- **What is needed**: Which lines in the material below contain the string "CABLE"? Show each of them in full.

- **Data for the task**:
========================================================================

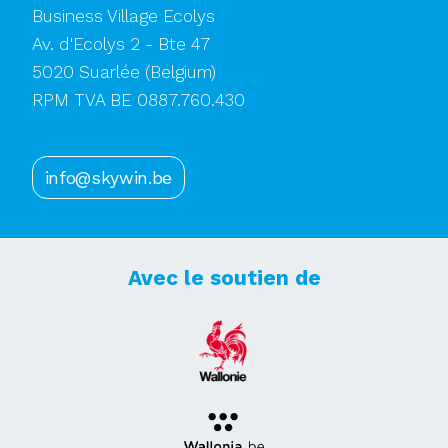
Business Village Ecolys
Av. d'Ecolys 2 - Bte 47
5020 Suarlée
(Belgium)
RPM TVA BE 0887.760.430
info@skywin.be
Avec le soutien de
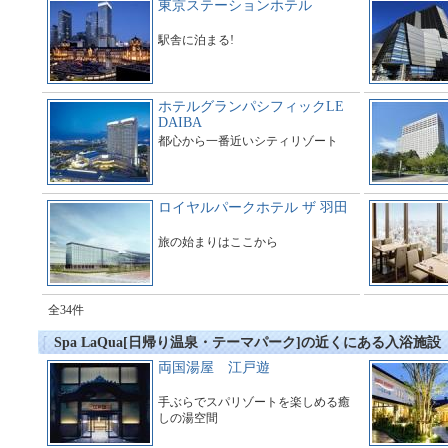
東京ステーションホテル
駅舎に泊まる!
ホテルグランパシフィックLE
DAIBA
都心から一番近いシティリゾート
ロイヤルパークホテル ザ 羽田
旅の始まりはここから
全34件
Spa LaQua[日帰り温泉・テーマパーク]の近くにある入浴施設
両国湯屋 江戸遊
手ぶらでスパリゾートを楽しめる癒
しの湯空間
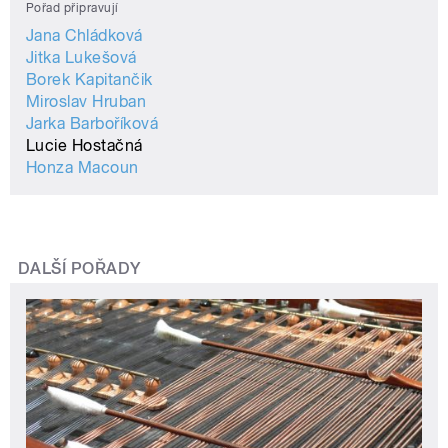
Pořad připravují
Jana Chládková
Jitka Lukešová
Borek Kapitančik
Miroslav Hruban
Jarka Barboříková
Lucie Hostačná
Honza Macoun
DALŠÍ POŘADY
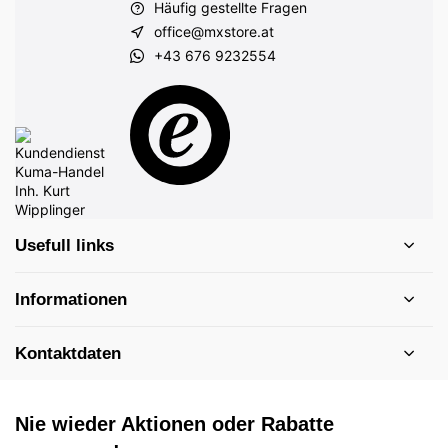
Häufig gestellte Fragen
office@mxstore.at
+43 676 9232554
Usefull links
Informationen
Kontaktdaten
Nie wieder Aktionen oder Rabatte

========================================================================

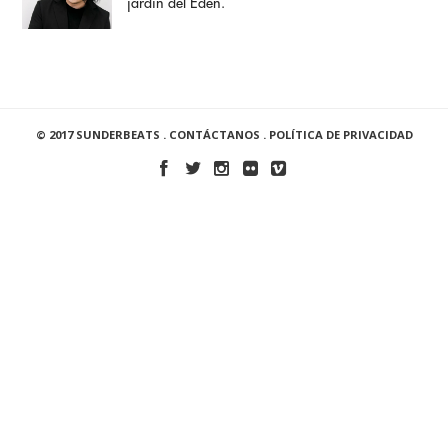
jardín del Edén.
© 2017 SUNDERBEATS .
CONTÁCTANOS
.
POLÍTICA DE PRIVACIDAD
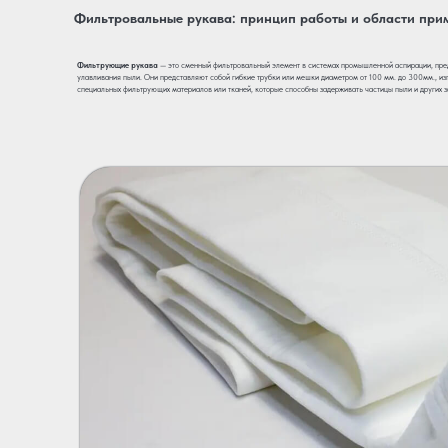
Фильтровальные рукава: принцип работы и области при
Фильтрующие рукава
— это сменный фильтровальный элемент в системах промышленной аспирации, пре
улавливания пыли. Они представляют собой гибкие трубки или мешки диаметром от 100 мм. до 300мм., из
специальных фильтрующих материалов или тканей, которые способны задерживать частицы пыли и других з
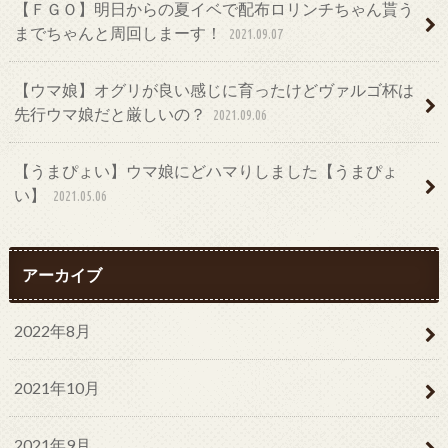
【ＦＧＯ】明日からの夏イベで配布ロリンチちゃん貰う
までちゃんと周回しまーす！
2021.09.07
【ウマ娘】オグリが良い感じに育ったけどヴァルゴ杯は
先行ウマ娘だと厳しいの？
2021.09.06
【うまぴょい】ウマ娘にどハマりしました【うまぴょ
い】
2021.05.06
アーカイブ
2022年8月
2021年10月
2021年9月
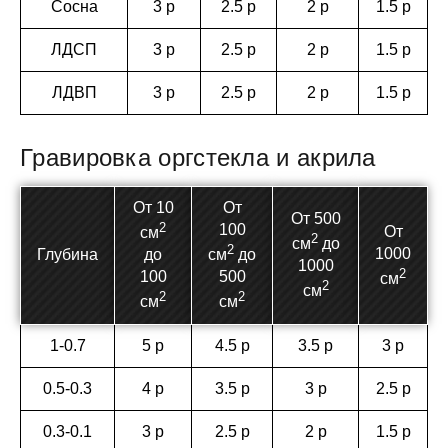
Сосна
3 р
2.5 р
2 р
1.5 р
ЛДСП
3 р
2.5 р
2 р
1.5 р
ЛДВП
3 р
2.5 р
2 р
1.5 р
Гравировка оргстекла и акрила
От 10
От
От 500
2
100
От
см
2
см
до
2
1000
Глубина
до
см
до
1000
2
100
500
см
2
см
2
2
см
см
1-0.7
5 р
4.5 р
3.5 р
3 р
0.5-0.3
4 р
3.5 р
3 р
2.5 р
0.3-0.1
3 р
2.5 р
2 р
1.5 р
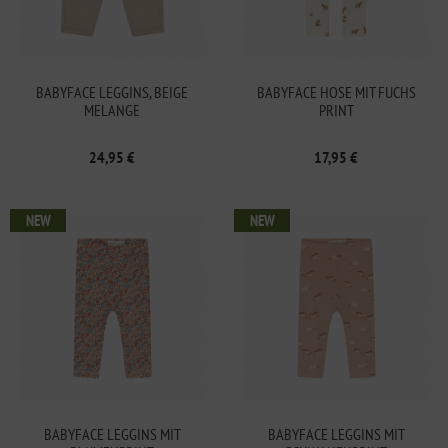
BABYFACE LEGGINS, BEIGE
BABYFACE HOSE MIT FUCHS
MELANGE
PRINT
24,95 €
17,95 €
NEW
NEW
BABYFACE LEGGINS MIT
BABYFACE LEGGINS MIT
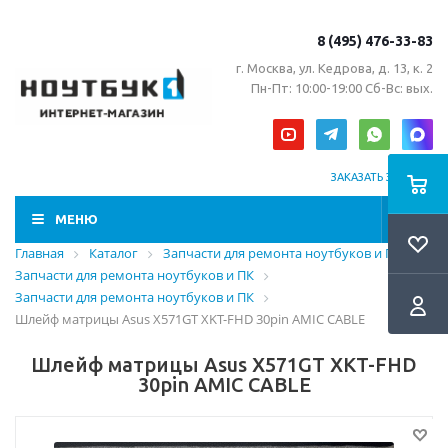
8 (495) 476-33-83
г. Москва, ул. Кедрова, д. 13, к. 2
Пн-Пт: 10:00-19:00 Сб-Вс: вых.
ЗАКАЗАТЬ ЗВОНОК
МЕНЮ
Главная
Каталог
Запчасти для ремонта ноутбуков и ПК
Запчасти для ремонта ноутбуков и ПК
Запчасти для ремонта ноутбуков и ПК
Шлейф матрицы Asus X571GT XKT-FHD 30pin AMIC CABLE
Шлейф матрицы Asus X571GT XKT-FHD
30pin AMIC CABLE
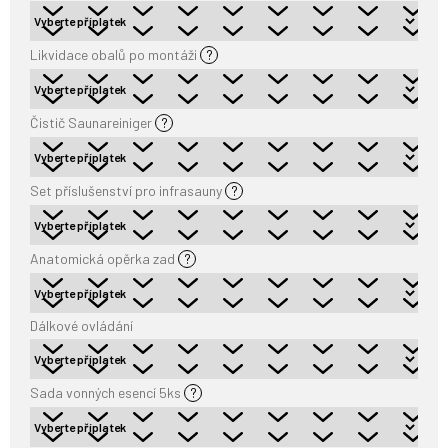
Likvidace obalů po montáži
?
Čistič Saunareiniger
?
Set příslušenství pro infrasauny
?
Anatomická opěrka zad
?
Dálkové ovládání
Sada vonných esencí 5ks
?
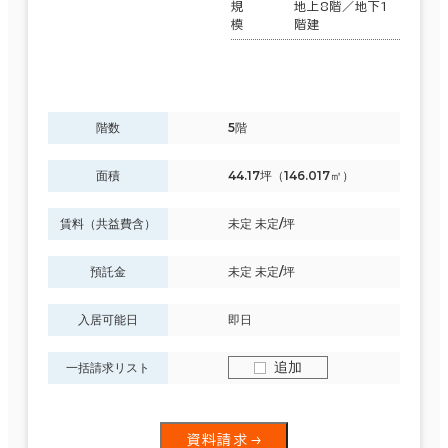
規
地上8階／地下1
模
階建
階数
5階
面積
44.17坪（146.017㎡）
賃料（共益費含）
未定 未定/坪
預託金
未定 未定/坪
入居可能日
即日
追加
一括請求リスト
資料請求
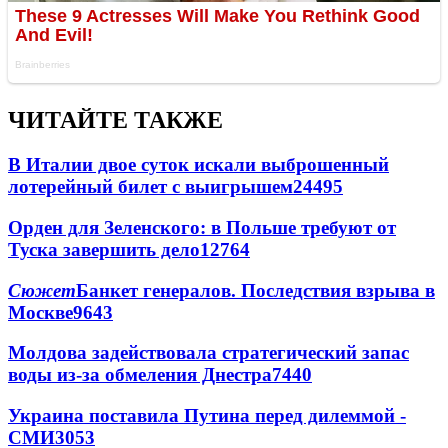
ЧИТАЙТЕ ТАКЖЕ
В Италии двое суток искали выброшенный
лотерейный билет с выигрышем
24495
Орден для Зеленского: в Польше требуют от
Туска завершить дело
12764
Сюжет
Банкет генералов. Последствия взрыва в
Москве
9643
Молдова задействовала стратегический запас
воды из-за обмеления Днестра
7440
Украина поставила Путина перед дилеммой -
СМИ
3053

========================================================================

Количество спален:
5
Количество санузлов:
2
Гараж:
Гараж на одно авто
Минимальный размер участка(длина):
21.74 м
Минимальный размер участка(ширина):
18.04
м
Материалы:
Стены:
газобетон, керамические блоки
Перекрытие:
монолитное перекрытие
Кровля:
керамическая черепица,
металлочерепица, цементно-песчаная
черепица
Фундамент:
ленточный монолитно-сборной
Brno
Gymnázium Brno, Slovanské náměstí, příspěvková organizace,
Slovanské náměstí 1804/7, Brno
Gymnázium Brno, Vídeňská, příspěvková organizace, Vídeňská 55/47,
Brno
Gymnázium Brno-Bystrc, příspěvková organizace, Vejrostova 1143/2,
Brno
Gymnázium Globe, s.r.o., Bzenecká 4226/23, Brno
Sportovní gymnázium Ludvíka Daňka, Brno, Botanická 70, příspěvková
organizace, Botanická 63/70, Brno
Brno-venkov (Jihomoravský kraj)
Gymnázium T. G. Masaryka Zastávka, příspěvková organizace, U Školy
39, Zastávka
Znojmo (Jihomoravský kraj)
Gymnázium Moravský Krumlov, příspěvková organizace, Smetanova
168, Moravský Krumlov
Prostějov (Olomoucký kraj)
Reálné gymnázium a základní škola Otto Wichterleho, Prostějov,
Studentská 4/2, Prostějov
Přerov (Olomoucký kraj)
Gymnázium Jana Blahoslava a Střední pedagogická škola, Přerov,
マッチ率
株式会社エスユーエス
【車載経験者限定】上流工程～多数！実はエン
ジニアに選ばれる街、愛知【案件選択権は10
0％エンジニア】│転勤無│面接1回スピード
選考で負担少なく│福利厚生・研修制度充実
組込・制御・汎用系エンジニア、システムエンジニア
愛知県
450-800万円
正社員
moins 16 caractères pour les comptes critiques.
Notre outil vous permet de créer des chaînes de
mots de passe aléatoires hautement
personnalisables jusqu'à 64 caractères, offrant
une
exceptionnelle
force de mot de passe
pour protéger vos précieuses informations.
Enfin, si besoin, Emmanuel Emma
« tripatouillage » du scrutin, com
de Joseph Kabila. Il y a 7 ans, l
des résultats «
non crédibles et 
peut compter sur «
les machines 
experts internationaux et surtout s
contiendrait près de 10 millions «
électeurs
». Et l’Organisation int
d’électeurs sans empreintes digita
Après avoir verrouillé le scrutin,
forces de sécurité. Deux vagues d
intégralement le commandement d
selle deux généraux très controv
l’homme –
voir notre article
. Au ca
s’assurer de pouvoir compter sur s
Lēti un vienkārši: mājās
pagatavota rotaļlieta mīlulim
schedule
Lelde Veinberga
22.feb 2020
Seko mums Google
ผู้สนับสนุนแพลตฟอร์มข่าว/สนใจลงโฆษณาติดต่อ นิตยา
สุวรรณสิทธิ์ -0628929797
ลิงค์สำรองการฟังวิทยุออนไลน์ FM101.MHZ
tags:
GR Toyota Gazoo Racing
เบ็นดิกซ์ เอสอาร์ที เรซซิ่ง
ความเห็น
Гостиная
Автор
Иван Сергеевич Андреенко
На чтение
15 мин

========================================================================

- **Reply**:
Шлейф матрицы Asus X571GT XKT-FHD 30pin AMIC CABLE
30pin AMIC CABLE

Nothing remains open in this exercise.